Diversity in Law Enforcement is Essential to Good Policing

September 8, 2014


The death of 18 year-old Michael Brown last month grabbed national headlines not only because the life of an unarmed youth was tragically stolen, but because of the underlying racial tensions that it exposed in the community of Ferguson, Mo. However, the growing protests and subsequent coverage showed that the racial tensions exposed are, in fact, pervasive across the country.

Brown’s death was merely one more instance of oppression the nation’s African American community felt at the hands of law enforcement; the reaction of the citizens was merely a reflection of the bubbling frustration that the community had been feeling.

In Ferguson, two-thirds of the residents are black. The police force is fifty-two strong and of the fifty-two police officers, only three are black. Ferguson is no exception. According to a government survey of 100 police departments across the country by the Bureau of Justice Statistics, the percentage of white officers in these departments was more than 30 percentage points higher than the communities they served. Moreover, while minority officers make up less than 25 percent of police departments, the national minority population is nearly 40 percent and is rapidly growing.

Diversity is particularly important in the law enforcement context because policing is most successful when it has the support of the community it serves. A lack of diversity does not mean that individual officers or even the department itself has racist undertones. However, a lack of diversity leads to a deficit of institutional knowledge of certain aspects of the community. Minorities tend to view police less favorably when officers do not represent the diversity of their communities. This creates tension between police departments and communities, which makes the job of policing that much harder and ultimately less effective.
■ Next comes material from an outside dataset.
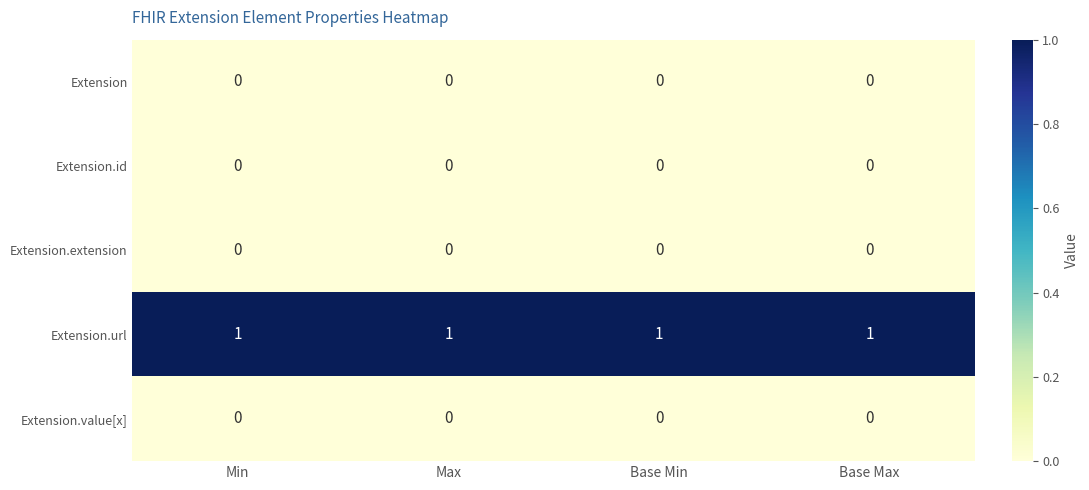

Is it true that Extension equals 0 at Base Max?

True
Furthermore, police officers—in uniform or in squad cars—are very visible parts of American communities; thus, a diverse police department publicly displays a commitment to equal treatment of the law. This soft capital is needed in order for trust to be established. Trust, then, translates into the community working with law enforcement, as opposed to working against because they are suspects.

This begs the question: why are the nation’s law enforcement and national security apparatuses not more reflective of the communities they serve?
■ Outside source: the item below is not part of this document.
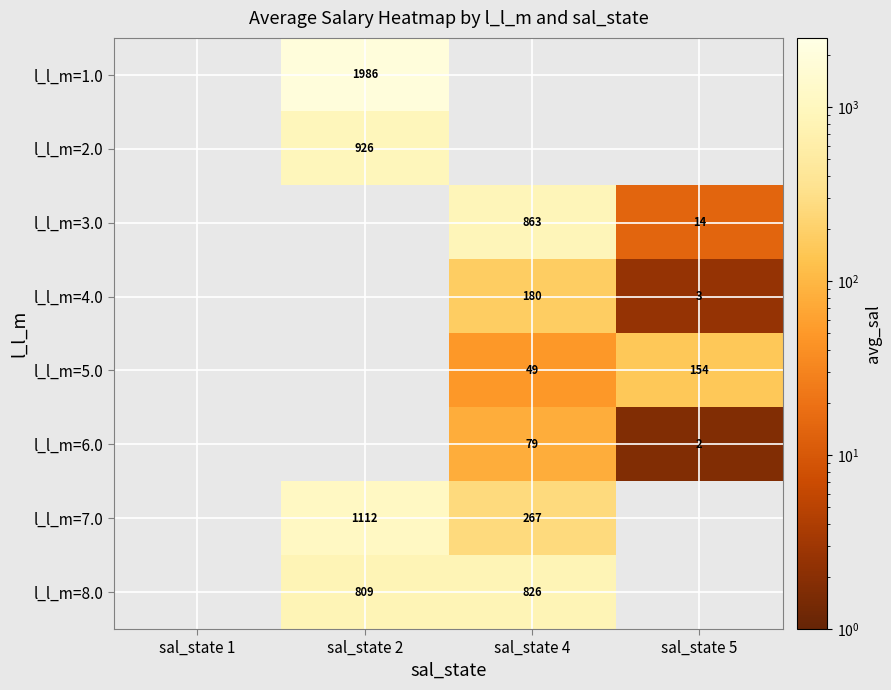

Is the value of l_l_m=4.0 at sal_state 2 greater than the value of l_l_m=6.0 at sal_state 1?

No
Firstly, numerous barriers exist barring minority applicants from joining the police force. Thus, more must be done to bolster the diversity of law enforcement across the nation. Recruitment and retention standards should be reevaluated in order to attract and retain more diverse candidates while not compromising the quality of officers accepted.

Secondly, the Supreme Court has also gotten in the way of more diverse police departments. In a 2009 landmark case, Ricci v. DeStefano, the Court effectively rejected an effort by a Connecticut city to make its fire department more diverse. The Court’s reasoning can and has been applied to the police department context in U.S. v. Brennan. These rulings are unfortunate and devalue state and community interests. However, until these judicial decisions are overturned, police departments must be careful in the way diversity initiatives are structured so they are not struck down by the courts.
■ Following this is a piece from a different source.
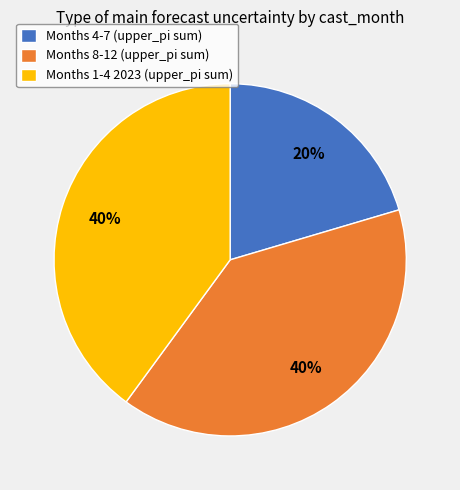

Which slice is the smallest?

Months 4-7 (upper_pi sum)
The mistrust of state power is not exclusive to African Americans. The American Muslim community similarly views the country’s national security apparatus with suspicion. While Susan Rice, an African American woman, is President Obama’s National Security Advisor, there are few American Muslims on the National Security staff. Similarly, there are no American Muslims serving in senior policy positions.

If most of the national security apparatus is unjustly focused on American Muslims and most of our foreign policy is focused on majority-Muslim countries, it would be in the United States’ best interest to appoint American Muslims to senior-level policy positions in order to provide a broader perspective and to ensure that the American Muslim community is involved in the political process and not marginalized. Diversity matters.